◆ WORK TO BE COMPLETED: Rewrite the lines starting at the one containing "Is there a majority slice in this chart?" and ending at the one containing "What are all", changing "greatest" to "highest" and leaving everything else untouched.

═══ SUPPLIED DATA ═══

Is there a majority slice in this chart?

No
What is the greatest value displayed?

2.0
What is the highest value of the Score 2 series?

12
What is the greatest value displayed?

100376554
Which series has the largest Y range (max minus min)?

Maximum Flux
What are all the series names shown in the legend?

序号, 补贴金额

═══
═══ SUPPLIED DATA ═══

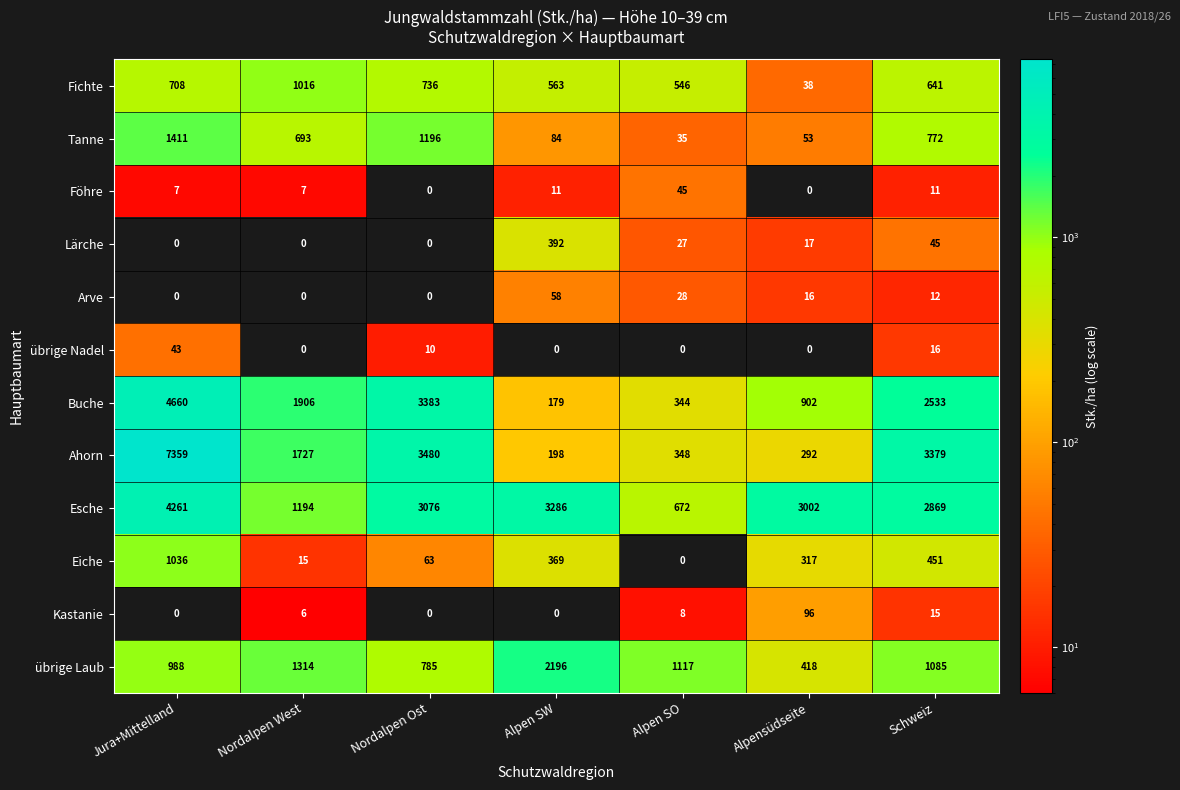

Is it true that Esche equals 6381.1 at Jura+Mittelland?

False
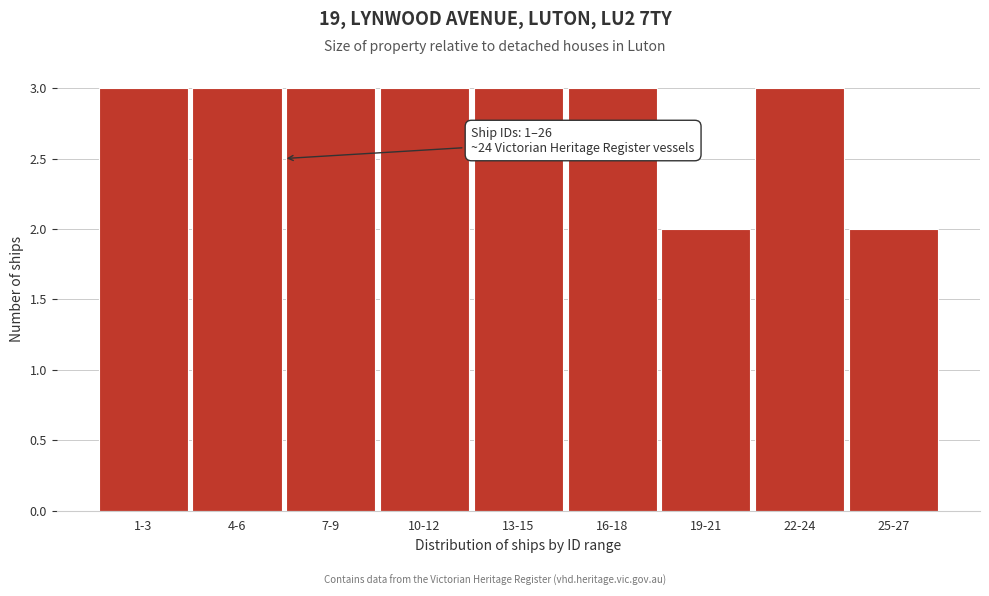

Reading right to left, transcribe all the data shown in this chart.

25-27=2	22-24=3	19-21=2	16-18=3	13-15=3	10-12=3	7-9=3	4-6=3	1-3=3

═══
═══ SUPPLIED DATA ═══

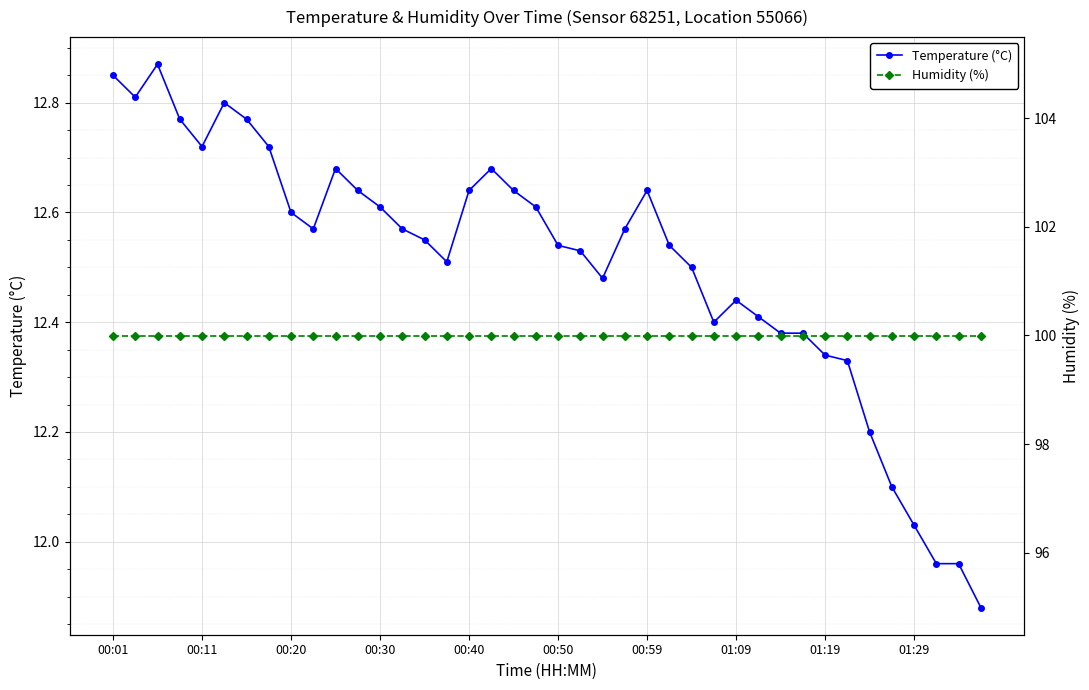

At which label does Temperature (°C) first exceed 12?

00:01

═══

◆ TASK ANSWER:
Is there a majority slice in this chart?

No
What is the highest value displayed?

2.0
What is the highest value of the Score 2 series?

12
What is the highest value displayed?

100376554
Which series has the largest Y range (max minus min)?

Maximum Flux
What are all the series names shown in the legend?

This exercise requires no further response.